Passage shown:
· · · ·

By way of this petition under Article 226 of the Constitution of India, the petitioner-assessee has prayed for an appropriate writ, direction and order to quash and set aside the order at “Annexure A” dated 14-2-2017 passed by the Chief Commissioner of Income Tax, Vadodara, by which, the application preferred by the petitioner- assessee permitting him to compound the offence under section 276 CC of the Income Tax Act for assessment year 2013-14 has been rejected.

2. The facts leading to the present Special Civil Application in nutshell are as under:

2.1 That the petitioner-assessee filed the return of income for assessment year 2011-12 on 4-3-2013, though the return was due on 1-8-2011. That the said return was processed under section 143(1) of the Income Tax Act. As the return was not filed before the due date and therefore, the petitioner violated the provision of section 276CC of the Act, the respondent no. 2–Assistant Commissioner of Income Tax sent a proposal for prosecution to CIT- III, Vadodara, who in turn issued a show cause notice dated 27-10-2014. That on receipt of said show cause notice, the petitioner replied vide communication dated 11-11-2014 along with application for compounding as prescribed under the Guidelines for Compounding of Offence, 2008 (hereinafter referred to as the “Guidelines”). That the said application along with application for two other years i.e. assessment year 2011-12 and 2012-13 came to be accepted by the respondent no. 1–Chief Commissioner of Income Tax, Vadodara and the application of the petitioner for compounding offence came to be allowed/granted. That the petitioner filed return of income for assessment year 2013-14 on 29-11-2014, which was also after the due date of filing of the return. Therefore, the petitioner-assessee again violated the provision of section 276CC of the Act. Therefore, the petitioner received a notice dated 12-3-2015 for prosecution under section 276CC of the Act for assessment year 2013-14. On receipt of the said show cause notice, the petitioner replied vide communication dated 19-3-2015 along with application for compounding as prescribed under the Guidelines. That by impugned order, the Chief Commissioner of Income Tax, Vadodara has rejected the said application of compounding submitted by the petitioner by observing that as per the Guidelines issued with respect to first offence only compounding is permissible.

2.2 Feeling aggrieved and dissatisfied with the impugned order passed by the respondent no. 1 rejecting the compounding application of the petitioner for assessment year 2013-14, the petitioner-assessee has preferred the present Special Civil Application.

· · · ·

Tasks for this exercise:
a – In the petition passage, starting with "2.2 Feeling aggrieved and" and going on through "Special Civil Application.", rename "impugned order" as "order under challenge" and give that stretch again.
b – List every full calendar date (day, month and year) that appears in the petition passage.
You can complete the work without the records.

Dataset excerpts:
· · · ·

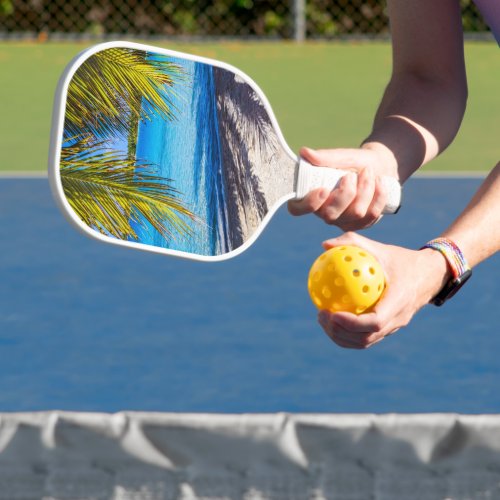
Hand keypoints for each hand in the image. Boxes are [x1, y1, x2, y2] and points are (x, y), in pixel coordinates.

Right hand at [288, 146, 397, 230]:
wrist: (379, 167)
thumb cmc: (353, 162)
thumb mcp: (341, 156)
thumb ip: (324, 157)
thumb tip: (304, 152)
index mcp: (311, 196)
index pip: (297, 209)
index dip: (308, 204)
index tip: (323, 189)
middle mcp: (324, 212)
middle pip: (330, 215)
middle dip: (346, 193)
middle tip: (351, 174)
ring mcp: (343, 221)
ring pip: (355, 213)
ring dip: (365, 189)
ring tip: (368, 172)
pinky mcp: (361, 224)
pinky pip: (371, 215)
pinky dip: (378, 195)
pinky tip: (379, 182)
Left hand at [316, 232, 450, 348]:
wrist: (429, 275)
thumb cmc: (401, 259)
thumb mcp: (380, 248)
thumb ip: (353, 243)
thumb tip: (324, 245)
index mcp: (399, 301)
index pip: (375, 321)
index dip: (352, 323)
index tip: (332, 313)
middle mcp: (398, 319)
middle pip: (366, 338)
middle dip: (340, 332)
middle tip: (321, 315)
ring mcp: (394, 327)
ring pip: (365, 342)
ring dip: (341, 336)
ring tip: (322, 319)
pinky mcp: (389, 329)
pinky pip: (366, 337)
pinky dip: (347, 333)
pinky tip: (331, 318)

· · · ·

Solutions for each task:
a –
2.2 Feeling aggrieved and dissatisfied with the order under challenge passed by the respondent no. 1 rejecting the compounding application of the petitioner for assessment year 2013-14, the petitioner-assessee has preferred the present Special Civil Application.

b – 14-2-2017, 4-3-2013, 1-8-2011, 27-10-2014, 11-11-2014, 29-11-2014, 12-3-2015, 19-3-2015